Schools are being asked to believe that a company profiting from algorithmic addiction, biometric surveillance, and emotional manipulation now wants to help protect kids.


It’s absurd.


Let’s stop pretending Instagram is a neutral tool. It isn’t. It’s a machine designed to monetise attention and manipulate behaviour. It doesn't just show people content, it decides who gets seen, who gets buried, who gets reported, and who gets ignored. It’s opaque by design, unaccountable by structure.


Schools participating in this “partnership” will offer it legitimacy. Telling students and families that this platform is safe, trustworthy, and endorsed by your educators. 


That is a staggering failure of responsibility.


You say we care about digital wellbeing. You run assemblies about online safety. You tell students not to post personal information or share too much. And then, turn around and post their full names, faces, uniforms, school locations, and achievements to a platform designed to extract value from visibility. Once that photo goes up, it’s already been scraped. Indexed. Trained into a model. Matched against databases. Students don’t even have a say. Their digital identities are being built for them, without consent, without limits, and without the ability to erase any of it.

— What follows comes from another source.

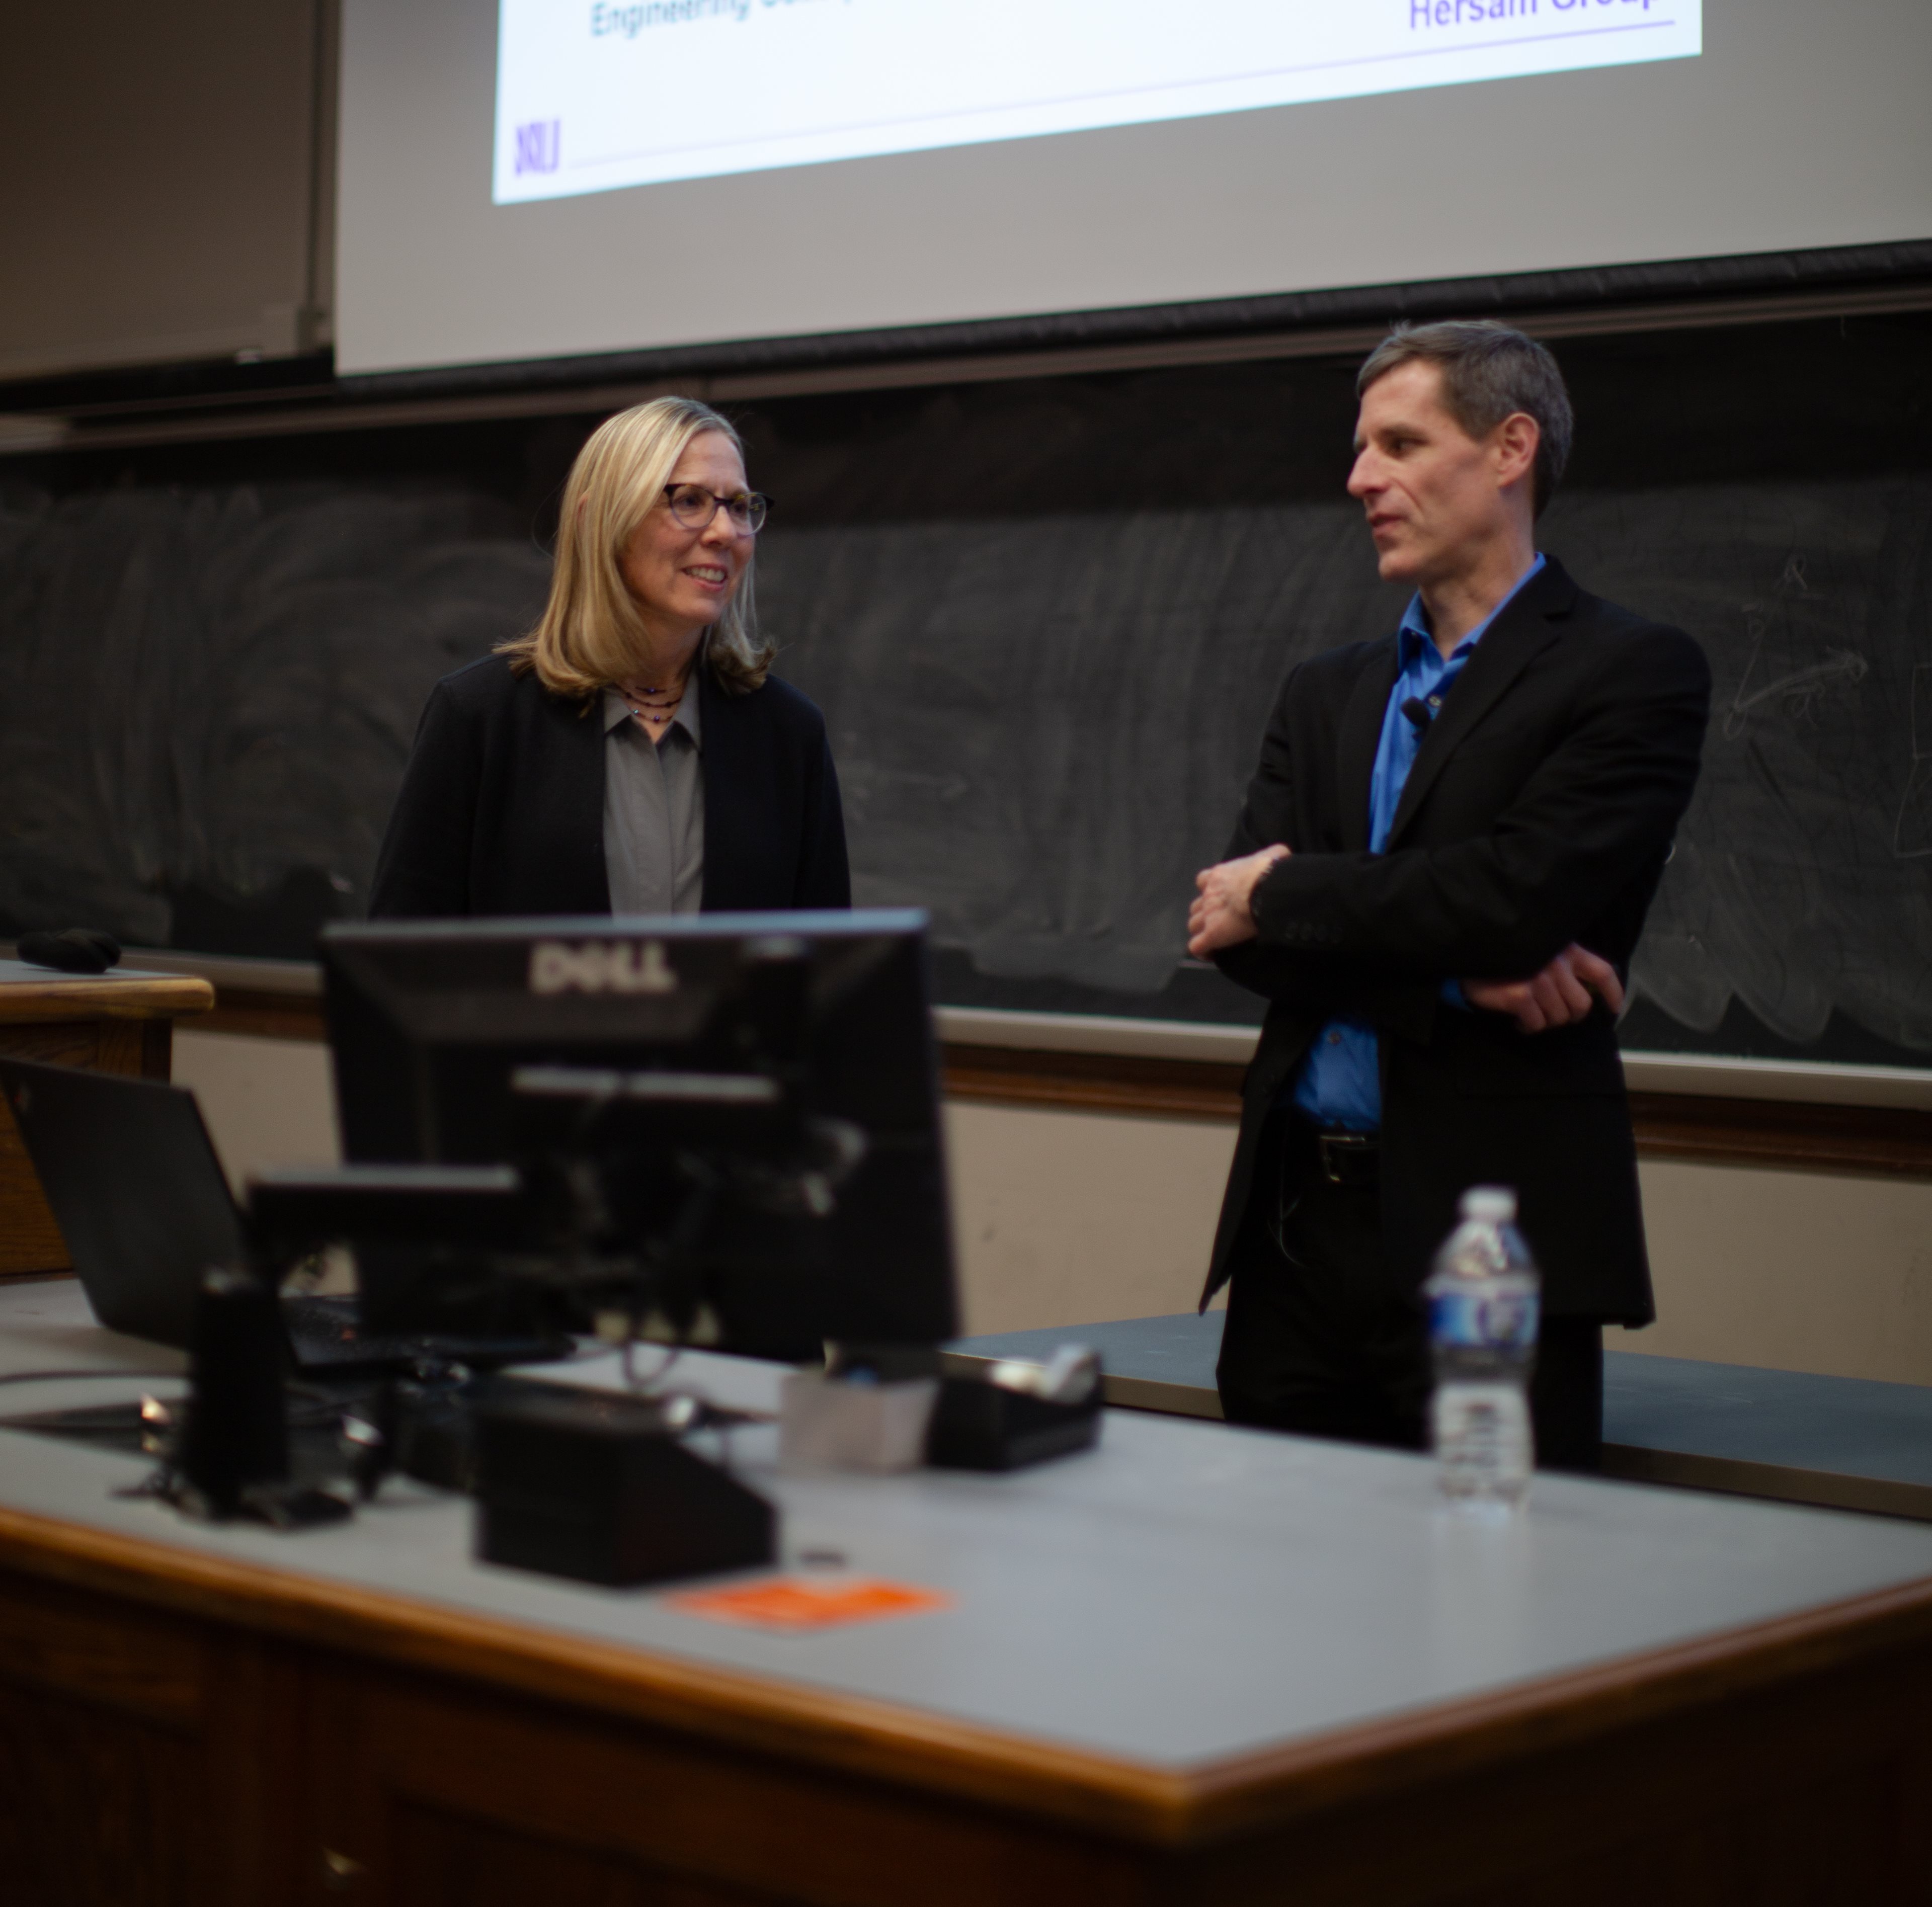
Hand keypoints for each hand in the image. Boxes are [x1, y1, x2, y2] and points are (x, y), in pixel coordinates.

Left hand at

This is not communication; it is exposure. And if anything goes wrong, if a face ends up in the wrong dataset, or gets pulled into a deepfake, or is matched to a future search result, guess who’s liable? Not the platform. The school.


We need to stop kidding ourselves that this is harmless.


Every school account on Instagram is a quiet endorsement of systems that prey on young people’s attention, hijack their self-worth, and convert every scroll, every like, every click into a data point for profit.


It lures schools deeper into dependence on a platform that has never prioritised student wellbeing, only user engagement. It trades safety for symbolism. It wraps surveillance in school colours and calls it community.


We don’t need more badges. We need boundaries. We need to model digital behaviour that puts students before systems. That means pulling back from platforms designed to manipulate. That means building school communication on our own terms — not Meta’s.


So, no, the “School Partnership Program” is not a step forward, and anyone who says it is is probably on the Meta payroll.